_WHAT TO DO:_ Continue the Final Fantasy fan theories interview after its final sentence.
--- EXERCISE TEXT Enclosed Below ---
Kitase asked about FF Fan Theories

#1
Jason Schreier at Kotaku asked Kitase about famous fan theories at PAX.

On the theory that Final Fantasy VI’s costumed Gogo is really Daryl, Setzer’s old friend:

“That’s probably not true,” Kitase said, speaking through a translator. “I don’t think there’s any background setting like that. If that’s true, then because Daryl had that beautiful ending, if [she] ended up being Gogo, that would just destroy all that.”

So, I asked, did Gogo have a secret identity? Was he supposed to be General Leo or perhaps Adlai Stevenson?

No, Kitase said. Final Fantasy VI’s two optional characters, Gogo and Umaro, “actually did not carry any background story. They were just there for you to select if you want them to be in battle.”

On the theory that Final Fantasy VIII’s Squall dies at the end of Disc 1 when he’s stabbed by Edea’s ice spear and that the rest of the game is his dream:

“No, that is not true,” Kitase said, laughing. “I think he was actually stabbed around the shoulder area, so he was not dead. But that is a very interesting idea, so if we ever do make a remake of Final Fantasy VIII, I might go along with that story in mind.”

On the theory that Final Fantasy VIII’s Rinoa is really Ultimecia:

“No, that is not true,” Kitase said. “I don’t think I’ll incorporate that even if we do remake the game. But that being said, both Rinoa and Ultimecia are witches, so in that sense they are similar, but they’re not the same person.”

On the theory that Final Fantasy VII’s Knights of the Round are really the Cetra that defeated Jenova a thousand years before the events of the game:

“Everyone’s thinking too deeply, reading between the lines too much,” laughed Kitase. “That makes it difficult because if you think about it that way, we might have to make it that way. That’s definitely not true.”
--- End of Enclosed EXERCISE TEXT ---
--- INFORMATION SHOWN Enclosed Below ---
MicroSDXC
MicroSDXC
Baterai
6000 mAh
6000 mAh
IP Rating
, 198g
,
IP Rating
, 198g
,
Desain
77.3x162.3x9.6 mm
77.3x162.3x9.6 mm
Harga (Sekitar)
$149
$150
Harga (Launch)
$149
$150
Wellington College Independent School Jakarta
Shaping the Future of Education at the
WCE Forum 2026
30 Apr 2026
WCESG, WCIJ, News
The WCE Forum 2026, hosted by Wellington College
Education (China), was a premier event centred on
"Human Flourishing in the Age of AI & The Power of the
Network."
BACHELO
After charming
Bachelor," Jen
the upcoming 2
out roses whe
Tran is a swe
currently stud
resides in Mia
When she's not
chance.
--- End of Enclosed INFORMATION SHOWN ---
--- INFORMATION SHOWN Enclosed Below ---
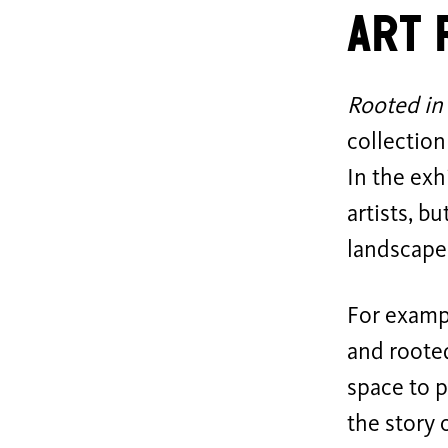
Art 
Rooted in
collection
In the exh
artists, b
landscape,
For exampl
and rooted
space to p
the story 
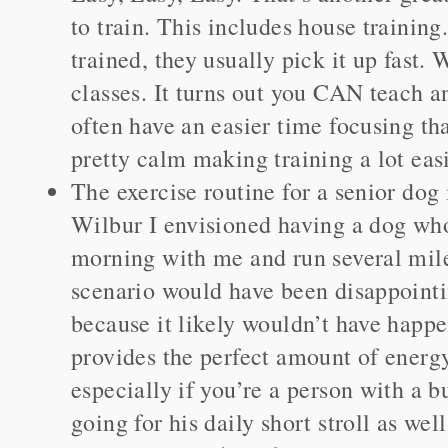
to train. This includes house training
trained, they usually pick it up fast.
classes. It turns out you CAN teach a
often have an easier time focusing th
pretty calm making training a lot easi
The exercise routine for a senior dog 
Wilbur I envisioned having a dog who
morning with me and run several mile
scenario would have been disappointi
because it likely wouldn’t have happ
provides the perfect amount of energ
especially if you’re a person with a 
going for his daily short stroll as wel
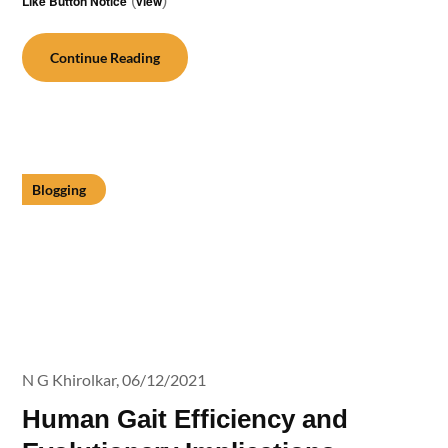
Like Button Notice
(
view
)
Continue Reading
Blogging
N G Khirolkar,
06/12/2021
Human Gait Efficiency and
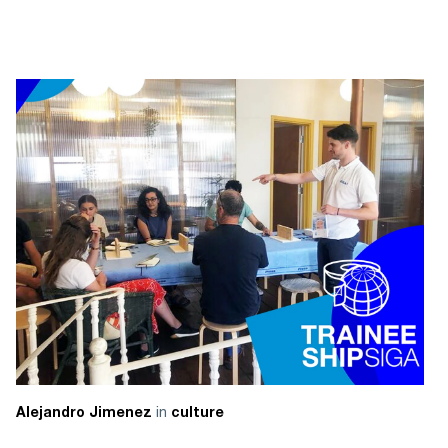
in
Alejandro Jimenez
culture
--- End of Enclosed INFORMATION SHOWN ---
_EXPECTED ANSWER:_
Kitase added that artist Tetsuya Nomura, best known as the director of Kingdom Hearts, created all of the summons in Final Fantasy VII. “They don’t have any background story attached to them,” Kitase said.

On the theory that in Final Fantasy VII you’d originally be able to bring Aeris back to life, but that was cut from the game:

“We did hear that there were talks amongst fans that if you use a bug in the game you can revive Aeris and she will be with you until the end of the game,” Kitase said. “It might be good in a fantastical story that you can revive the characters, but with FFVII, we wanted to really take another look at that, look at human life, and [make people] realize they don’t come back.”

When Kitase and his team first started development on Final Fantasy VII, he added, they saw some other company give a survey to little children that asked if they thought people come back to life after they die. “A lot of the kids actually said yes to that question,” Kitase said. “There are all these fantasy stories where, [for example], the princess would come back from death with the kiss of her prince. For children, it was normal for them that people would come back to life. And we wanted to question that idea and thought. So we wanted to depict that there is weight to life, and just put weight on the loss as well to life, and that’s where we all started with Final Fantasy VII. That was our core concept.”

And finally, on the theory that Final Fantasy X-2's Shinra character went on to start Shinra in Final Fantasy VII, meaning that both universes are connected:

“I won’t completely come out and say that it is the same world,” said Kitase. “However, Shinra in FFX-2 was created by [Kazushige] Nojima, the scenario writer, and when he thought him up, he thought it might be good if people would imagine that after a few years after the story of Final Fantasy X-2, that person Shinra will grow up and start the Shinra company. So that is something that he did hint in there. That being said, I’m not gonna say that it’s the same.”
Interesting that he seemed more interested in the Squall is Dead one that Rinoa is Ultimecia one, in contrast to my view that the latter is the more interesting one to think about.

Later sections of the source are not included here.